Page 57
It is as simple to the Nazis as black and white: Jew or not Jew.
How terrible, Rainy thinks, that her religion, her tribe, had never been as meaningful to her as it is now. She’d never denied her background; she just didn’t really care. She’d seen herself as above ancient tribalism. She’d seen herself as perhaps part of, but not defined by, her nominal faith. All her grandmother’s stories of pogroms in Poland, all the casual anti-Semitism encountered in America, all the Stars of David given to her at birthdays, the rituals of Yom Kippur and Passover, the eye-rolling repetition of “Next year in Jerusalem,” none of it had made her really care, none of it had made her lock her fate to that of her people, or even to think of Jews as her people.
But that was done. That was over. Jew or not Jew?
Jew.
“I never was much of a Jew,” she says at last. “The war . . . the Nazis . . .”
Philippe sighs. “I never was much of a Frenchman. But the war . . . the Nazis . . .”
Tears come to blur Rainy’s sight. She’s not a person who cries, and doesn’t want to be seen to cry, so she stays behind him, choking off sobs that threaten to worsen, to get out of control.
The grisly killings at the café, the cold-blooded execution of Marie, the terrible memories of captivity . . . She knows now, deep down in her bones, that there is no going back, no erasing or forgetting. These things will be with her as long as she lives, and they are so huge, so overpoweringly sad and wrong and yet necessary that she knows her mind will be chewing over each act forever. She knows that she will never again be who she once was.
Rainy Schulterman, clever young girl with lots of ideas, rest in peace.
So much lost.
They walk deeper into the woods. The leaves drip and the pine needles squish under their feet, but heat is rising and with it humidity. It’s going to be a long, hot day.

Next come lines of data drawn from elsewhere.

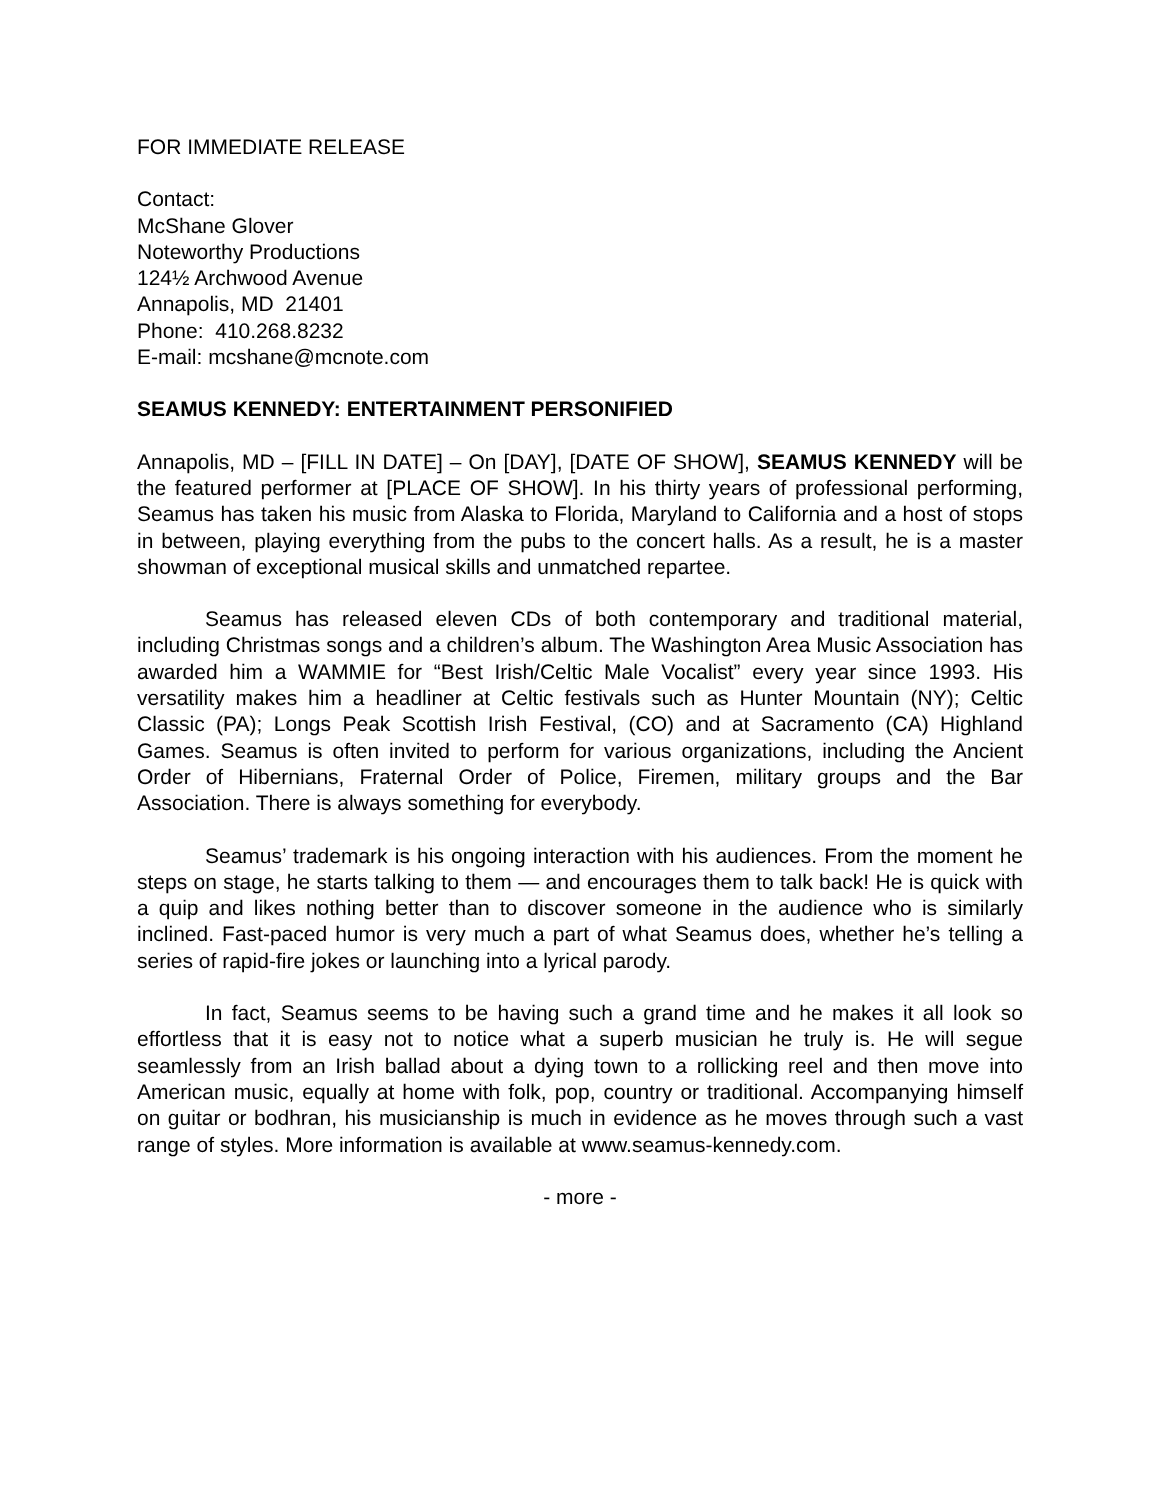FOR IMMEDIATE RELEASE
Contact:
McShane Glover
Noteworthy Productions
124½ Archwood Avenue
Annapolis, MD 21401
Phone: 410.268.8232
E-mail: mcshane@mcnote.com
SEAMUS KENNEDY: ENTERTAINMENT PERSONIFIED
Annapolis, MD – [FILL IN DATE] – On [DAY], [DATE OF SHOW], SEAMUS KENNEDY will be the featured performer at [PLACE OF SHOW]. In his thirty years of professional performing, Seamus has taken his music from Alaska to Florida, Maryland to California and a host of stops in between, playing everything from the pubs to the concert halls. As a result, he is a master showman of exceptional musical skills and unmatched repartee.
Seamus has released eleven CDs of both contemporary and traditional material, including Christmas songs and a children’s album. The Washington Area Music Association has awarded him a WAMMIE for “Best Irish/Celtic Male Vocalist” every year since 1993. His versatility makes him a headliner at Celtic festivals such as Hunter Mountain (NY); Celtic Classic (PA); Longs Peak Scottish Irish Festival, (CO) and at Sacramento (CA) Highland Games. Seamus is often invited to perform for various organizations, including the Ancient Order of Hibernians, Fraternal Order of Police, Firemen, military groups and the Bar Association. There is always something for everybody.
Seamus’ trademark is his ongoing interaction with his audiences. From the moment he steps on stage, he starts talking to them — and encourages them to talk back! He is quick with a quip and likes nothing better than to discover someone in the audience who is similarly inclined. Fast-paced humor is very much a part of what Seamus does, whether he’s telling a series of rapid-fire jokes or launching into a lyrical parody.
In fact, Seamus seems to be having such a grand time and he makes it all look so effortless that it is easy not to notice what a superb musician he truly is. He will segue seamlessly from an Irish ballad about a dying town to a rollicking reel and then move into American music, equally at home with folk, pop, country or traditional. Accompanying himself on guitar or bodhran, his musicianship is much in evidence as he moves through such a vast range of styles. More information is available at www.seamus-kennedy.com.
- more -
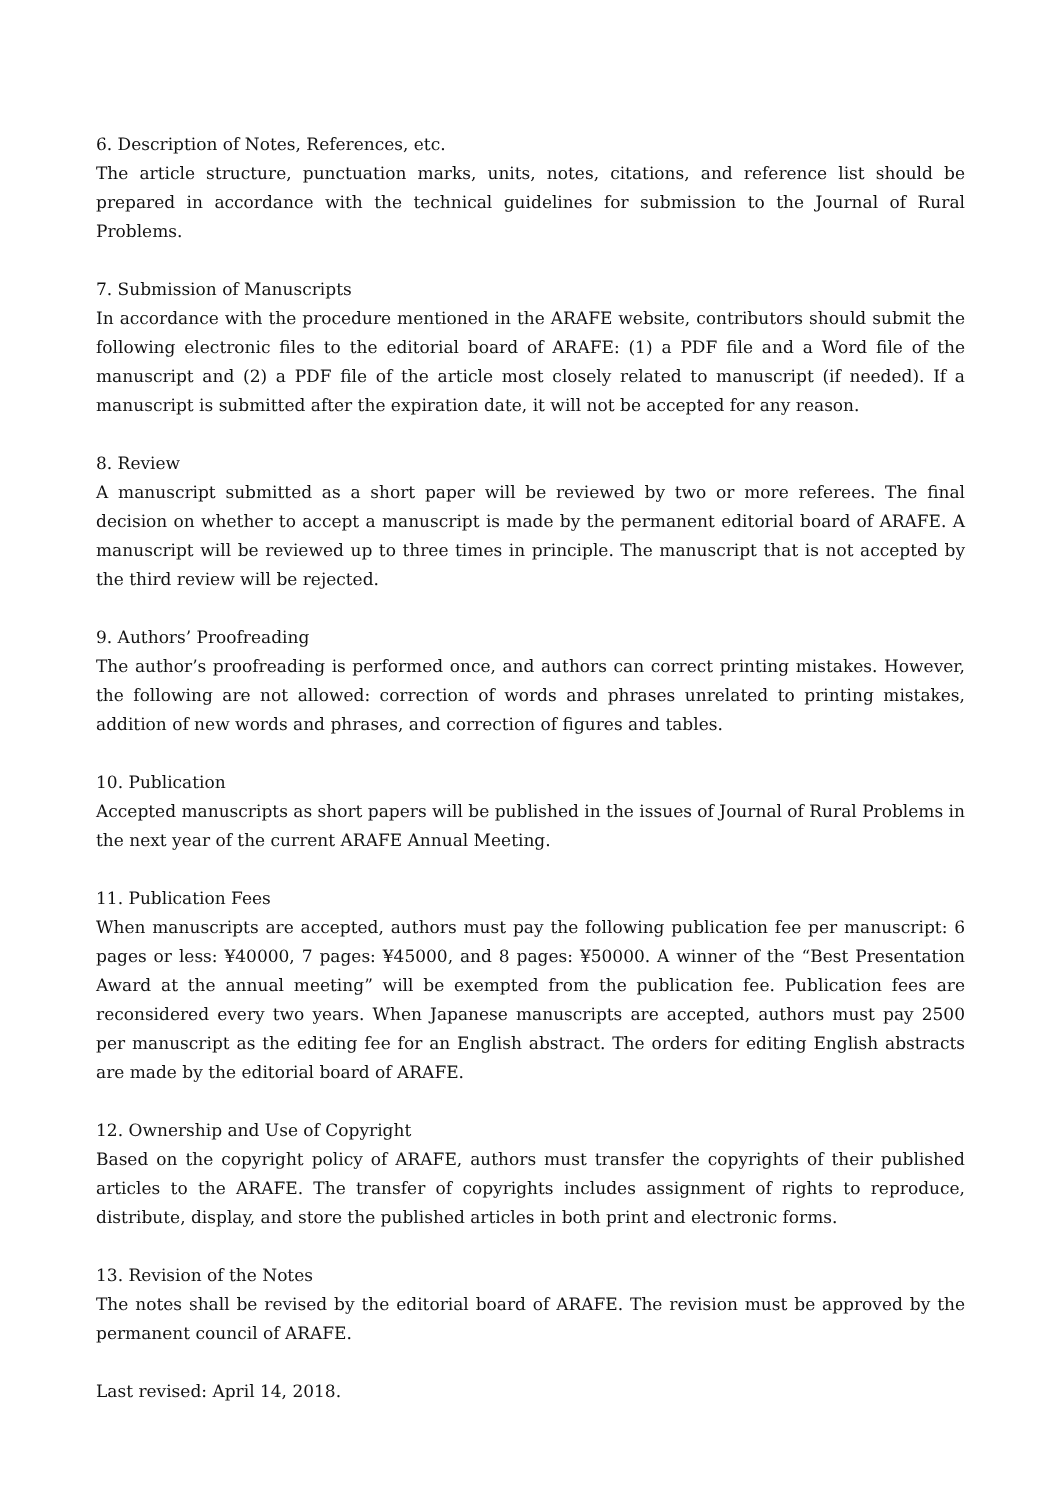6. Description of Notes, References, etc.
The article structure, punctuation marks, units, notes, citations, and reference list should be prepared in accordance with the technical guidelines for submission to the Journal of Rural Problems.
7. Submission of Manuscripts
In accordance with the procedure mentioned in the ARAFE website, contributors should submit the following electronic files to the editorial board of ARAFE: (1) a PDF file and a Word file of the manuscript and (2) a PDF file of the article most closely related to manuscript (if needed). If a manuscript is submitted after the expiration date, it will not be accepted for any reason.
8. Review
A manuscript submitted as a short paper will be reviewed by two or more referees. The final decision on whether to accept a manuscript is made by the permanent editorial board of ARAFE. A manuscript will be reviewed up to three times in principle. The manuscript that is not accepted by the third review will be rejected.
9. Authors’ Proofreading
The author’s proofreading is performed once, and authors can correct printing mistakes. However, the following are not allowed: correction of words and phrases unrelated to printing mistakes, addition of new words and phrases, and correction of figures and tables.
10. Publication
Accepted manuscripts as short papers will be published in the issues of Journal of Rural Problems in the next year of the current ARAFE Annual Meeting.
11. Publication Fees
When manuscripts are accepted, authors must pay the following publication fee per manuscript: 6 pages or less: ¥40000, 7 pages: ¥45000, and 8 pages: ¥50000. A winner of the “Best Presentation Award at the annual meeting” will be exempted from the publication fee. Publication fees are reconsidered every two years. When Japanese manuscripts are accepted, authors must pay 2500 per manuscript as the editing fee for an English abstract. The orders for editing English abstracts are made by the editorial board of ARAFE.
12. Ownership and Use of Copyright
Based on the copyright policy of ARAFE, authors must transfer the copyrights of their published articles to the ARAFE. The transfer of copyrights includes assignment of rights to reproduce, distribute, display, and store the published articles in both print and electronic forms.
13. Revision of the Notes
The notes shall be revised by the editorial board of ARAFE. The revision must be approved by the permanent council of ARAFE.
Last revised: April 14, 2018.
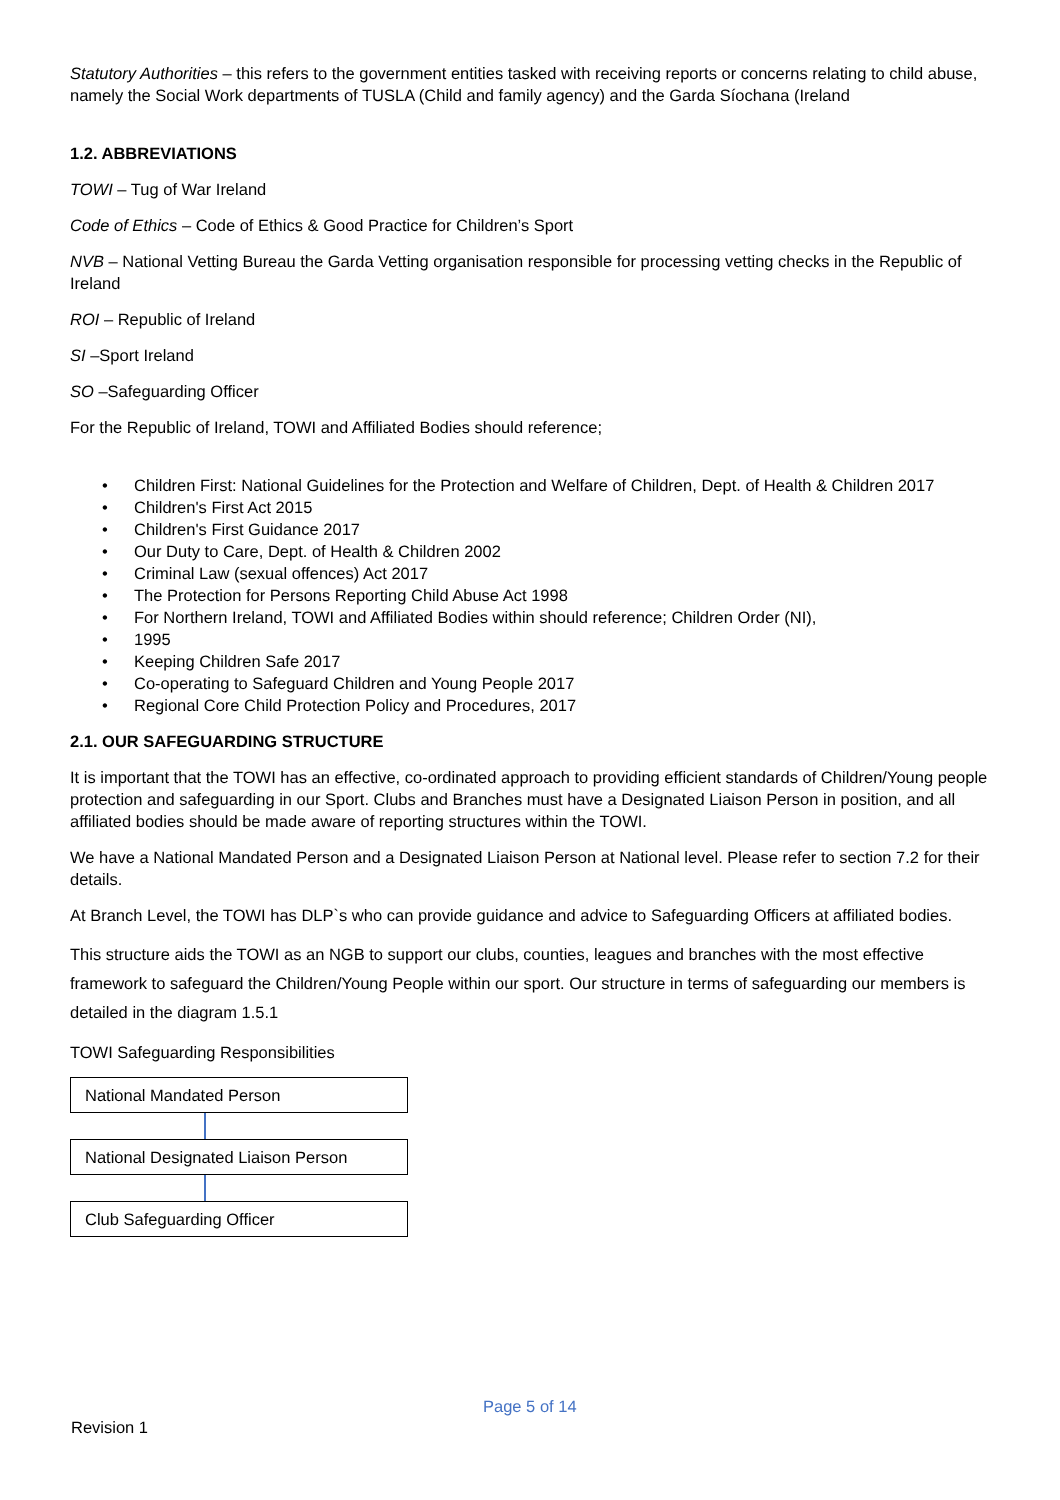Statutory Authorities – this refers to the government entities tasked with receiving reports or concerns relating to child abuse, namely the Social Work departments of TUSLA (Child and family agency) and the Garda Síochana (Ireland
1.2. ABBREVIATIONS
TOWI – Tug of War Ireland
Code of Ethics – Code of Ethics & Good Practice for Children’s Sport
NVB – National Vetting Bureau the Garda Vetting organisation responsible for processing vetting checks in the Republic of Ireland
ROI – Republic of Ireland
SI –Sport Ireland
SO –Safeguarding Officer
For the Republic of Ireland, TOWI and Affiliated Bodies should reference;
• Children First: National Guidelines for the Protection and Welfare of Children, Dept. of Health & Children 2017
• Children's First Act 2015
• Children's First Guidance 2017
• Our Duty to Care, Dept. of Health & Children 2002
• Criminal Law (sexual offences) Act 2017
• The Protection for Persons Reporting Child Abuse Act 1998
• For Northern Ireland, TOWI and Affiliated Bodies within should reference; Children Order (NI),
• 1995
• Keeping Children Safe 2017
• Co-operating to Safeguard Children and Young People 2017
• Regional Core Child Protection Policy and Procedures, 2017
2.1. OUR SAFEGUARDING STRUCTURE
It is important that the TOWI has an effective, co-ordinated approach to providing efficient standards of Children/Young people protection and safeguarding in our Sport. Clubs and Branches must have a Designated Liaison Person in position, and all affiliated bodies should be made aware of reporting structures within the TOWI.
We have a National Mandated Person and a Designated Liaison Person at National level. Please refer to section 7.2 for their details.
At Branch Level, the TOWI has DLP`s who can provide guidance and advice to Safeguarding Officers at affiliated bodies.
This structure aids the TOWI as an NGB to support our clubs, counties, leagues and branches with the most effective framework to safeguard the Children/Young People within our sport. Our structure in terms of safeguarding our members is detailed in the diagram 1.5.1
TOWI Safeguarding Responsibilities
National Mandated Person
National Designated Liaison Person
Club Safeguarding Officer
Page 5 of 14
Revision 1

Rainy is in no way an outdoorsy type and instinctively dislikes the woods. But Philippe finds a fallen log and they stretch out on it and exhaustion carries Rainy quickly to sleep. She wakes after only a few hours when her stomach rumbles. Her mouth and throat are parched. She manages a few hours of on-and-off sleep until Philippe also wakes.
“I don’t suppose you brought us breakfast?” Philippe says.
“No, and I’m starving. A glass of water would be nice, too.”
“That at least I can provide. The river is just . . .” He looks around, peers up at the sun for direction, and points.
Sure enough, the river is only a ten-minute walk. It’s a narrow stream, no more than a dozen feet across, the banks thick with trees and bushes crowding in to reach the water. Rainy pushes through and kneels by the river, drinking her fill.
“We can follow the river if you don’t mind brambles.” Philippe glances skeptically at her shoes.
“I never thought I’d miss combat boots,” Rainy says. “Where’s this river go?”
“Why to Oradour, of course. This is the River Glane.”
They follow the Glane as Rainy’
s shoes slowly come apart. She tears her coat—a burden anyway in the stifling heat—into strips and binds them around shoes and feet, which helps somewhat, but makes stepping over branches and pushing through thickets even harder.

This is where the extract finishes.